Du mein Augenstern
Du mein Augenstern
Brennstoff Nr. 71 | | 28.10.2025

Sango – du mein Augenstern

Deutsch – das Kind

Mir fiel zunächst das deutsche Wort “Kind” ein, sächlich vom Wortgeschlecht her, wie man eben auch sagt: das Haus, das Gerüst etc. Es soll zusammenhängen mit einem althochdeutschen Wort für Kind, das wir im Englischen “child” noch finden, das in etwa die Abhängigkeit vom Erzeuger bedeutet.

Französisch – Enfant

Im Französischen heißt Kind “enfant”, kommt vom Lateinischen “infans”, eine Zusammensetzung aus der Vorsilbe “in” (wie auch “a-” oder “un-”), mit einer negativen Bedeutung, wie wir es auch noch finden bei unseren Worten stabil – instabil, oder sozial – asocial, oder tauglich – untauglich und dem zweiten Wort “fans”.

Dieses Wort stammt aus dem Griechischen und heißt “faein” und bedeutet “durch die Maske sprechen”, was die Lateiner mit “personare” übersetzt haben: Von dort her kommt die Bedeutung von Person, also der, der sprechfähig ist.
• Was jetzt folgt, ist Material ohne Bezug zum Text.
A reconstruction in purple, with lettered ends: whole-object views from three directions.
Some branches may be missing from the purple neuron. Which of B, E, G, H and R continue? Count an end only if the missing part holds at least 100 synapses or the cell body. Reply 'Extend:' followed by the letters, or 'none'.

Die Franzosen definieren also Kind von Intellekt her, aber negativ: “der noch nichts zu sagen hat”.

Sango – Molenge

In Sango, der Umgangssprache in der Zentralafrikanischen Republik, heißt Kind “molenge”, eine Zusammensetzung von drei einsilbigen Worten: Mo Anrede DU; Le alles, was glänzt und glitzert wie etwa das Auge oder die Perle; dann nge klein; im Zusammenhang also “Du kleine Perle”, “Du mein Augenstern”. Was ich besonders bemerkbar finde: Im Wort “molenge” ist eine Anrede enthalten, wie auch sonst Mütter mit ihren kleinen Kindern reden: “Du mein Schatzi” oder andere Aussagen.
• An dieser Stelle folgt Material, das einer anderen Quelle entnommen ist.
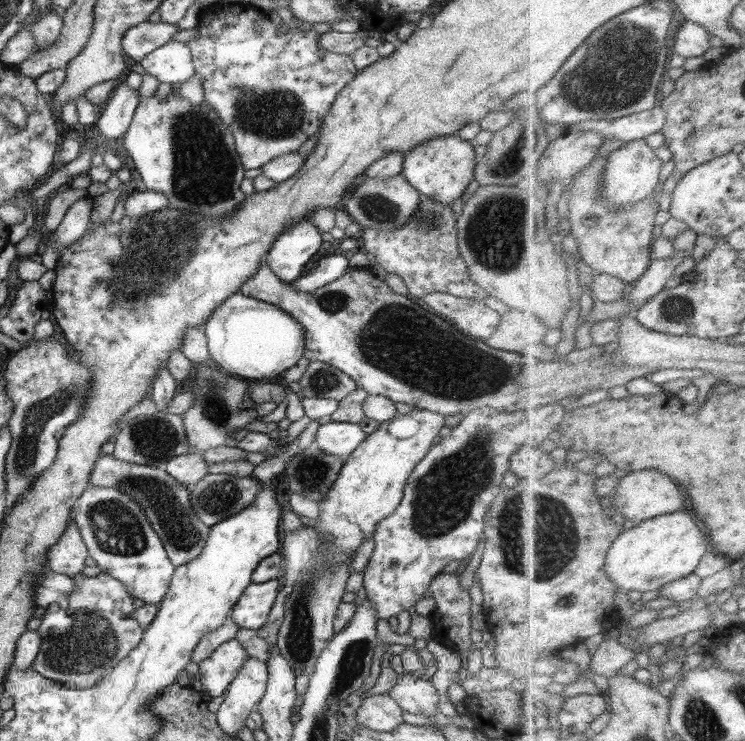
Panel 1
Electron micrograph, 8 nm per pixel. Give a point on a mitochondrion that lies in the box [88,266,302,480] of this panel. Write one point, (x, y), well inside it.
(154, 440)

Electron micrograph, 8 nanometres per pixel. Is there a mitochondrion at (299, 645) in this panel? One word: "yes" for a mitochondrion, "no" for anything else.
yes

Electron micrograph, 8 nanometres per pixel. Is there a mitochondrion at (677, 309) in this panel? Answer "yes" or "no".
yes

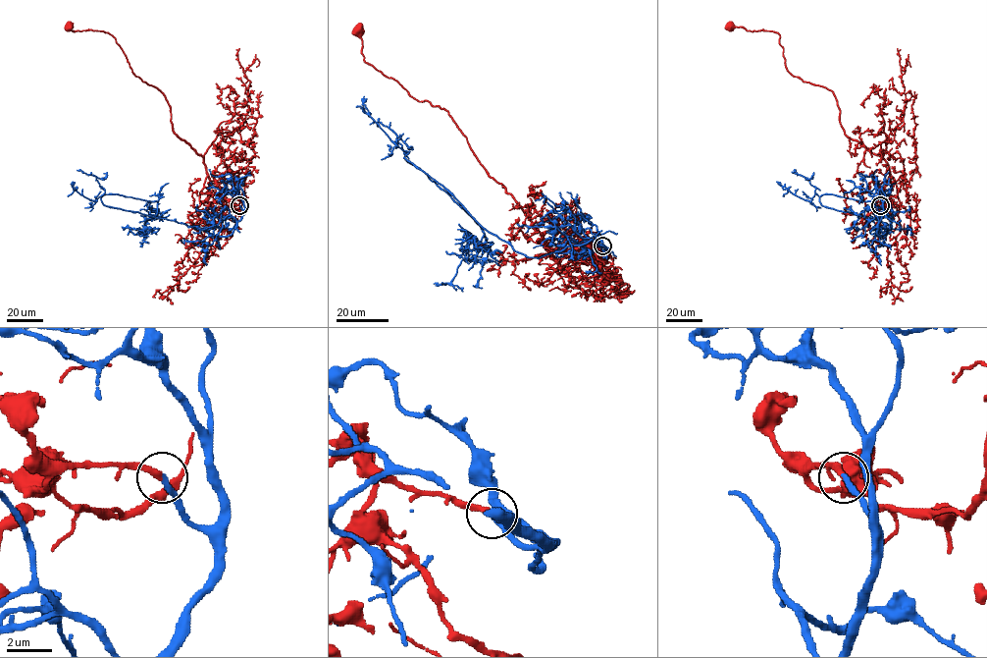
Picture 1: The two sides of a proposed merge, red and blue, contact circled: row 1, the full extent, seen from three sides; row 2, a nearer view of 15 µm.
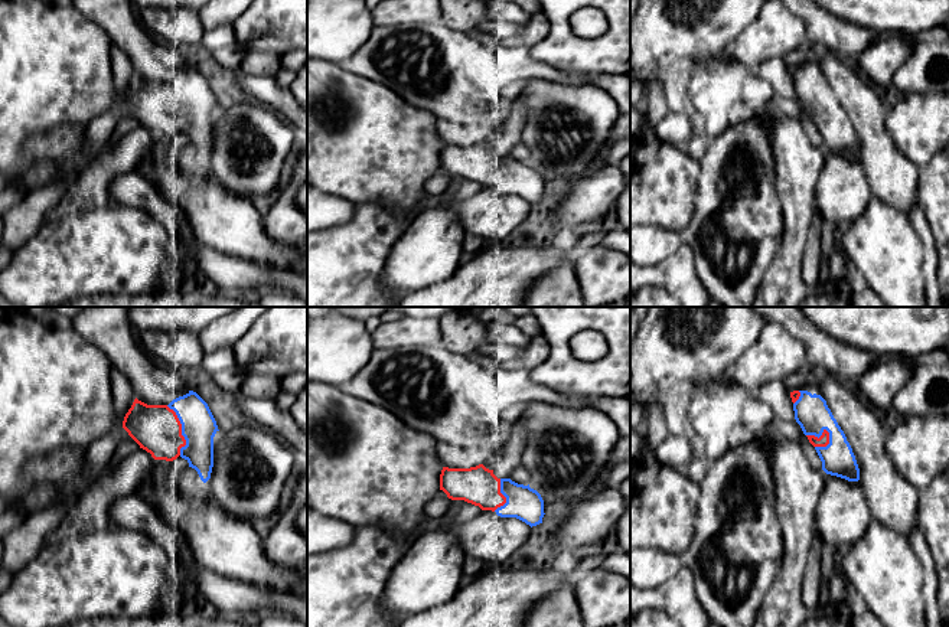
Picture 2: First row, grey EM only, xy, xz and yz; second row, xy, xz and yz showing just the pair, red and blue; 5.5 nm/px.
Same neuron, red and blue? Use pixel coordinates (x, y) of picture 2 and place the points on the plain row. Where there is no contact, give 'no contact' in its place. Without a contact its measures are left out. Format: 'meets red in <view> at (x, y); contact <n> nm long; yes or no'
meets red in xy at (181, 107); contact 300 nm long; no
Ich finde diese Wort ganz großartig und war überrascht, als ich es mit anderen Sprachen verglich.

Wenn der Fisch im Wasser weint, sieht man seine Tränen nicht...

... so der Titel von seinem Buch, in dem Helmut Buchegger seine Afrika Erfahrungen mit dem Leser teilt. Für mich ist dieses Buch ein Glücksfall: Helmut lebte 23 Jahre als Missionar in der Zentralafrikanischen Republik. (Manche werden sich an die Schreckensherrschaft von Kaiser Bokassa erinnern. Zwei Mal jährlich ging er mit dem französischen Präsidenten Giscard auf Elefantenjagd, außerdem beschenkte er diesen großzügig mit Diamanten. Diese Geschenkannahmen waren ein wichtiger Grund, warum Giscard 1981 die Präsidentschaftswahlen gegen Mitterand verlor.)

Helmut schreibt über Afrika in einem völlig anderen Tonfall als „unsere“ Mainstream-Medien, die meistens nur über die dunklen Seiten Afrikas berichten. Helmut schreibt von der Schönheit der Natur, von der Lebensfreude und einer Kultur, die das Lebendige und das Verbindende so wunderbar zum Ausdruck bringt. Zum Beispiel auch in der Sprache:

Ich habe in Afrika oft über die Grundbedeutung von Worten nachgedacht, unter anderem auch über das Wort “Kind”.

Danke Helmut für diese schöne Geschichte von MOLENGE. Wir könnten von Afrika so vieles lernen. Gemeinschaft, Lebensfreude, Respekt vor dem Alter usw ... das größte Lernhindernis jedoch ist die Arroganz. Eine europäische Krankheit.